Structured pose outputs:
--

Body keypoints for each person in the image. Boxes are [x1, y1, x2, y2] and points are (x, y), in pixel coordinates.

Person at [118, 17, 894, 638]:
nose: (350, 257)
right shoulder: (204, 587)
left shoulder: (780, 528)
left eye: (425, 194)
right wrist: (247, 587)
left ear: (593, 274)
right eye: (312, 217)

--

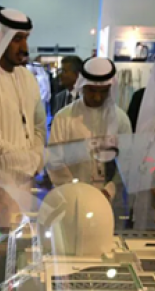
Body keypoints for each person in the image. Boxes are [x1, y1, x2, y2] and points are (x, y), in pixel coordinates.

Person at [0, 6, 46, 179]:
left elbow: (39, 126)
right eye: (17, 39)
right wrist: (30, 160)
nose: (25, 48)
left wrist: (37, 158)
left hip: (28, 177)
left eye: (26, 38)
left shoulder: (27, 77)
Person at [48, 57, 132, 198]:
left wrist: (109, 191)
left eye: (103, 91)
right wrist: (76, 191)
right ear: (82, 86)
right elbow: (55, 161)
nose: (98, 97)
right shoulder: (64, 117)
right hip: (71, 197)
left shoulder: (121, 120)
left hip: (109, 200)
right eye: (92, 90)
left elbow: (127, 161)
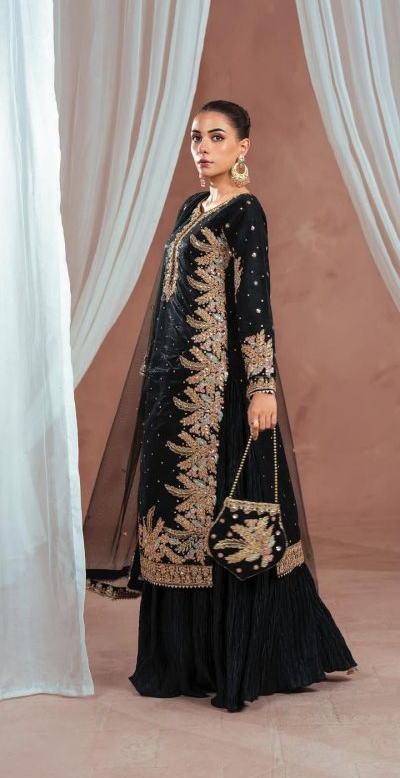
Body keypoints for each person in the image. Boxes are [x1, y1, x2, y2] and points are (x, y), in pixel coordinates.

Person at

--

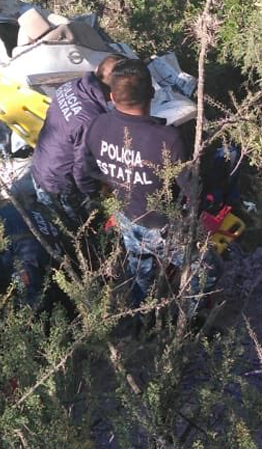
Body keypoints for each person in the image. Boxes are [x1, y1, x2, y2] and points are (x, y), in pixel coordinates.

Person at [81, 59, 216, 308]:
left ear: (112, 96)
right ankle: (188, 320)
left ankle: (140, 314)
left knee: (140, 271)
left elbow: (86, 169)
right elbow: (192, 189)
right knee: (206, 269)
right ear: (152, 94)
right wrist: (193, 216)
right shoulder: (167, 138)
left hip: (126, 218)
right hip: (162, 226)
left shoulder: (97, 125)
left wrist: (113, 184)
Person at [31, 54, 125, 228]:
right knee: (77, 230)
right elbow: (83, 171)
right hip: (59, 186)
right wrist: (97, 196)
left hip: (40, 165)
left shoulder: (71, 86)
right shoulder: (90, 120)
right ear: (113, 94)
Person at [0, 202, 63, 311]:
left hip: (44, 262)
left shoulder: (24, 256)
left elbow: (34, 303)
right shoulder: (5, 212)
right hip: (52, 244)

--

» **Exercise requirements**
From the records above, print only the lines between the one holding "left shoulder: (24, 256)" and the one holding "right hip: (52, 244)", inclusive, exactly as they stand.

» **Answer for the task**
left shoulder: (24, 256)
left elbow: (34, 303)
right shoulder: (5, 212)
right hip: (52, 244)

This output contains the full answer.